STL Science Center

STL Science Center

06 July 2013

What Does a Tiny Hunter Look Like?

As I mentioned yesterday, Juravenator is thought to be a juvenile specimen, indicating that the miniscule size of the specimen is not the full adult size of the animal. I still happen to think that this a very sad thing because a teeny dinosaur like this would be pretty fantastic. At barely half a meter from tip to tail having a Juravenator for a pet would be a pretty good reality (and given the exotic nature of some pets a high probability scenario) if they were still alive and the juvenile turned out to be an adult. The problem with not having an adult of course is that it may turn out that this juvenile might be freshly hatched and only 1/5 or maybe even 1/10 the size of an adult, perhaps less even. What would something this size, regardless of adult or juvenile status, living on the coast of the Tethys Ocean eat? One obvious answer, for any carnivorous or omnivorous animal living on a shoreline is fish, whether hunted or scavenged. Scavenging for a coastal predator means nearly anything that washes up in a state that is edible becomes fair game for dinner and competition amongst the predators that find it. Additionally, other scavengers, mammals, young from many other types of animals (or their own kind perhaps), and perhaps even vegetation may have been on the menu as well.

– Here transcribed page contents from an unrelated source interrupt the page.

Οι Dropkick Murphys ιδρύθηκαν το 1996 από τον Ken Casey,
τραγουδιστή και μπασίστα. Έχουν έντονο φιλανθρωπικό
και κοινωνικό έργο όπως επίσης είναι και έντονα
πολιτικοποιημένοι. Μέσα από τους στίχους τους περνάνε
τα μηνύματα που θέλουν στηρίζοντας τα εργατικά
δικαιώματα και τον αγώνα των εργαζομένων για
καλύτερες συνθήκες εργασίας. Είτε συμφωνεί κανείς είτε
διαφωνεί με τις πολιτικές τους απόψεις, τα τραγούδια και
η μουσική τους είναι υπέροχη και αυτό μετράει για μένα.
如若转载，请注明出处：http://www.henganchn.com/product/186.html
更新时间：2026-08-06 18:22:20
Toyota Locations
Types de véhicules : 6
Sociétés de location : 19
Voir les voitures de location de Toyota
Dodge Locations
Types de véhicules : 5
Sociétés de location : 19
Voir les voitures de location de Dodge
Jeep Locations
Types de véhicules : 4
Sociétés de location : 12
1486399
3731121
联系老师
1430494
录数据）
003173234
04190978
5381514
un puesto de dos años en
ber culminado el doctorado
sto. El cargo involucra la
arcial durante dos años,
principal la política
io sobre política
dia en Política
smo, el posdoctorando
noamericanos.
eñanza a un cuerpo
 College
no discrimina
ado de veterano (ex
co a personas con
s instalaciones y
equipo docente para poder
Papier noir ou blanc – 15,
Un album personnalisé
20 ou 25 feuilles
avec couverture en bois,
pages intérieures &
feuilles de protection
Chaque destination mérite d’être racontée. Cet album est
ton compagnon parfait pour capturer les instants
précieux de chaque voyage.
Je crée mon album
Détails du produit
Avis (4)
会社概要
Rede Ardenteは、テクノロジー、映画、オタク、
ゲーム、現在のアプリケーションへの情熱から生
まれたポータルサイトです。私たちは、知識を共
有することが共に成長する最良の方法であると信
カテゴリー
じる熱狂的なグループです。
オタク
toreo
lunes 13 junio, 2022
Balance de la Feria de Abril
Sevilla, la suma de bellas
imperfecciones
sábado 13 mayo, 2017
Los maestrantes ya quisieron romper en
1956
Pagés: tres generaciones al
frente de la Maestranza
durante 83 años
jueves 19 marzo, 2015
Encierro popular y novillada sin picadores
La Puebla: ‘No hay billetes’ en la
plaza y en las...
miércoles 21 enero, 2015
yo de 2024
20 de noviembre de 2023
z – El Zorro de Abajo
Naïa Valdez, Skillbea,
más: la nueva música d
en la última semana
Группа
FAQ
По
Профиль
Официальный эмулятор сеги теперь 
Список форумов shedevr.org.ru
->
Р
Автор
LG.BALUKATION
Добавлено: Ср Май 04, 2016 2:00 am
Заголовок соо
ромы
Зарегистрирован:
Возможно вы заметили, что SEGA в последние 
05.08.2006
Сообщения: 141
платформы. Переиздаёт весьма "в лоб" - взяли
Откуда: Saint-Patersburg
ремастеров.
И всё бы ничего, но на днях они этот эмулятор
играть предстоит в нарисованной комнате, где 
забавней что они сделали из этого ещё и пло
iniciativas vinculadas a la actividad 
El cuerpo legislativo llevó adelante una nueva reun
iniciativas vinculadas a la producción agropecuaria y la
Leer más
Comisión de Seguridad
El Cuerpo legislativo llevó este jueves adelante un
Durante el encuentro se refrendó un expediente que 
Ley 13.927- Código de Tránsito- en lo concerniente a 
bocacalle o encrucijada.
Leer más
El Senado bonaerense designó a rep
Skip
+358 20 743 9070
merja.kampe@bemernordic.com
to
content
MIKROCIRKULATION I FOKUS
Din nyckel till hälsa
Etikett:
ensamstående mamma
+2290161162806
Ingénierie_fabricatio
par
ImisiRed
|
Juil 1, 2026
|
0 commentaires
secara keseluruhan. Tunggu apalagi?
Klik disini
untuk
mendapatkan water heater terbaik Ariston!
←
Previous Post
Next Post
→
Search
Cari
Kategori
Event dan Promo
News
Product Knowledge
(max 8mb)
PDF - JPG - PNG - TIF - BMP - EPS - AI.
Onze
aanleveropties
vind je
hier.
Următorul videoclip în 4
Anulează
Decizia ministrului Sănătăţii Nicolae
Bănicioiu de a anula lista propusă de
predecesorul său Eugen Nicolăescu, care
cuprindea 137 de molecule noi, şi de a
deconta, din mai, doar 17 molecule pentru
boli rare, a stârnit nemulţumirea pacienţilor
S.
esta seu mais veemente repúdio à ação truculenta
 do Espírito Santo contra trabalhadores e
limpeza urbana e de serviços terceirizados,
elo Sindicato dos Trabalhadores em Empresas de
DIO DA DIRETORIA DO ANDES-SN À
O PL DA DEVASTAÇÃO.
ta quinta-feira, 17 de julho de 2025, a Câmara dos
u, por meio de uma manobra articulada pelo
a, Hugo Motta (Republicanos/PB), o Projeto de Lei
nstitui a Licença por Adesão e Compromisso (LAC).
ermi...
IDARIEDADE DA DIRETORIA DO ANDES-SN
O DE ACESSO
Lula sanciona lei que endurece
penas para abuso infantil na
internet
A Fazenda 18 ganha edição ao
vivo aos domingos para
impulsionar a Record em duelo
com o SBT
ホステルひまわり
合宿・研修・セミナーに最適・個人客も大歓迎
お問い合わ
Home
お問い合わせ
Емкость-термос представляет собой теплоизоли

The skull of Juravenator, though a little crushed, preserved a lateral view of the mouth quite well. All indications by the teeth concerning diet point to a pretty voracious little carnivore. The teeth are fairly thin front to back and a fair number of the larger teeth curve backwards, a design that we know aids in retention of prey items as well as in slicing material. Those teeth that are not curved backwards appear to point straight down and have nearly the same front to back thickness as those that are curved backwards. These different teeth may be due to preservational issues or they may have been used in a different manner; however, preservational bias seems to be the more accurate answer as some of these differently shaped teeth also appear to be slightly damaged. If, however, they were used for a different purpose, it appears that that purpose would be to anchor the jaw, as though for gripping, rather than slicing or holding down onto live prey. That sort of mechanism would only be really useful to a predator that was using its hands or feet to tear at meat and more than likely it would rather use hands and feet together; this is why deformation of the teeth in preservation seems a more likely explanation.